**Problem:**
For the material below, output exactly the span from the line with "- Drag the Text" to the line with "click(1178, 85)", including both, and nothing besides.

**Extracted entries:**
▬▬▬

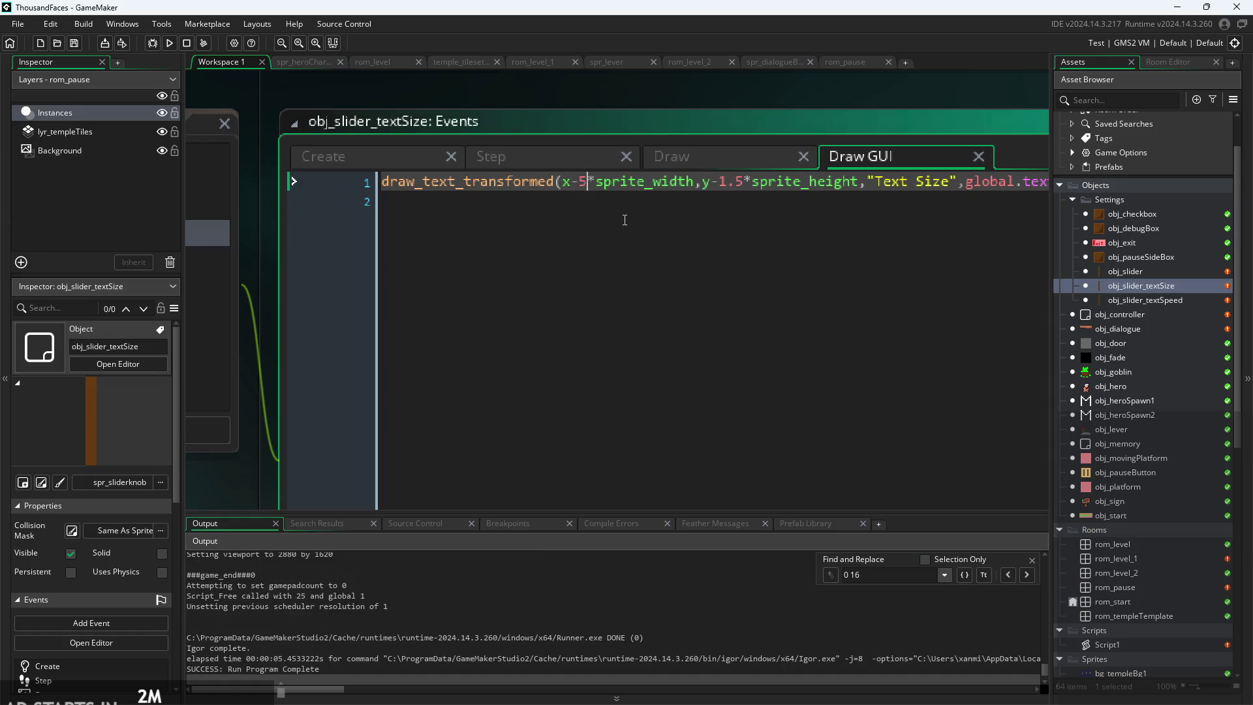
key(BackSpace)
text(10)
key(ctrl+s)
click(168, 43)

▬▬▬

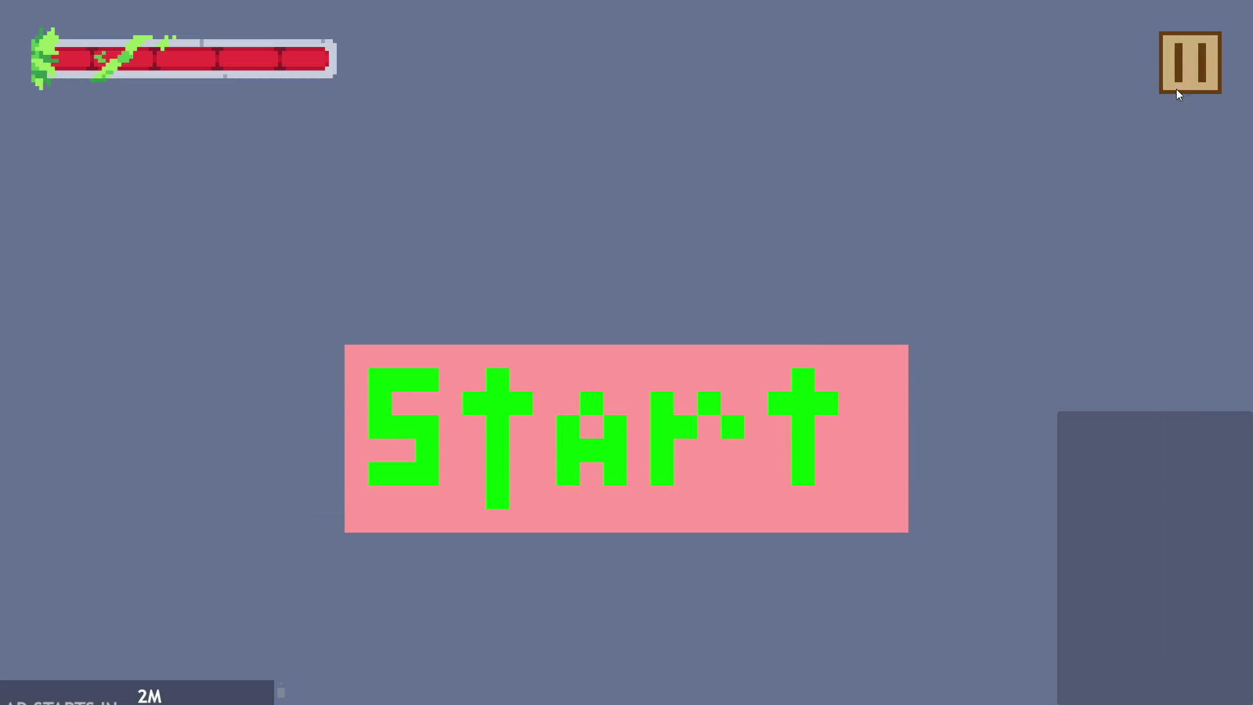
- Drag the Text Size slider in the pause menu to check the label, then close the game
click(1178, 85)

▬▬▬

**Exercise answer:**
- Drag the Text Size slider in the pause menu to check the label, then close the game
click(1178, 85)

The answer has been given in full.